====== LISTED RECORDS

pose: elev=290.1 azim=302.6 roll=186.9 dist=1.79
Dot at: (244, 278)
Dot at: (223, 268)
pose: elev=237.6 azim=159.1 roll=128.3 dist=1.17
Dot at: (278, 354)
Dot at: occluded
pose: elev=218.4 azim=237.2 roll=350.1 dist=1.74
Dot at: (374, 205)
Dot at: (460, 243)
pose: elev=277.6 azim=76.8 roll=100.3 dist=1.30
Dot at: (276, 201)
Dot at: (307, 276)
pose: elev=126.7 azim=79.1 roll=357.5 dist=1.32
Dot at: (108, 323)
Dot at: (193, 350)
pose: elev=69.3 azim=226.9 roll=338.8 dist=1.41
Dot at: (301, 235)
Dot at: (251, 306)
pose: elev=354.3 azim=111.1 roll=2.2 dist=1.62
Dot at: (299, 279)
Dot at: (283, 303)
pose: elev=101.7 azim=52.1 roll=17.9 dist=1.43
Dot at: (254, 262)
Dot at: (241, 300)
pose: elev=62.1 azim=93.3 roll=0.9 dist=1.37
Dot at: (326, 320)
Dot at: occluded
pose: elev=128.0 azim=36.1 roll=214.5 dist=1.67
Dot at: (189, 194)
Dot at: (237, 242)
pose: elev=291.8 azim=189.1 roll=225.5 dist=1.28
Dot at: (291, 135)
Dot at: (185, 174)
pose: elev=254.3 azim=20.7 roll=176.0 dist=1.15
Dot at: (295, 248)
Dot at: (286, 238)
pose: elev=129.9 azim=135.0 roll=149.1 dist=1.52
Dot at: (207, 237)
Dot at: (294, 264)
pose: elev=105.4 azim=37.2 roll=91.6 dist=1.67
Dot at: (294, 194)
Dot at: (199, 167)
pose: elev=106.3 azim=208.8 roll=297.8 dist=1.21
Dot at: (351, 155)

============

WRITTEN INSTRUCTION →
Could you extract every one of the lines above and reproduce each one without a single change?

THE RESULT →
pose: elev=290.1 azim=302.6 roll=186.9 dist=1.79
Dot at: (244, 278)
Dot at: (223, 268)
pose: elev=237.6 azim=159.1 roll=128.3 dist=1.17
Dot at: (278, 354)
Dot at: occluded
pose: elev=218.4 azim=237.2 roll=350.1 dist=1.74
Dot at: (374, 205)
Dot at: (460, 243)
pose: elev=277.6 azim=76.8 roll=100.3 dist=1.30
Dot at: (276, 201)
Dot at: (307, 276)
pose: elev=126.7 azim=79.1 roll=357.5 dist=1.32
Dot at: (108, 323)
Dot at: (193, 350)
pose: elev=69.3 azim=226.9 roll=338.8 dist=1.41
Dot at: (301, 235)
Dot at: (251, 306)
pose: elev=354.3 azim=111.1 roll=2.2 dist=1.62
Dot at: (299, 279)
Dot at: (283, 303)
pose: elev=101.7 azim=52.1 roll=17.9 dist=1.43
Dot at: (254, 262)
Dot at: (241, 300)
pose: elev=62.1 azim=93.3 roll=0.9 dist=1.37
Dot at: (326, 320)
Dot at: occluded
pose: elev=128.0 azim=36.1 roll=214.5 dist=1.67
Dot at: (189, 194)
Dot at: (237, 242)
pose: elev=291.8 azim=189.1 roll=225.5 dist=1.28
Dot at: (291, 135)
Dot at: (185, 174)
pose: elev=254.3 azim=20.7 roll=176.0 dist=1.15
Dot at: (295, 248)
Dot at: (286, 238)
pose: elev=129.9 azim=135.0 roll=149.1 dist=1.52
Dot at: (207, 237)
Dot at: (294, 264)
pose: elev=105.4 azim=37.2 roll=91.6 dist=1.67
Dot at: (294, 194)
Dot at: (199, 167)
pose: elev=106.3 azim=208.8 roll=297.8 dist=1.21
Dot at: (351, 155)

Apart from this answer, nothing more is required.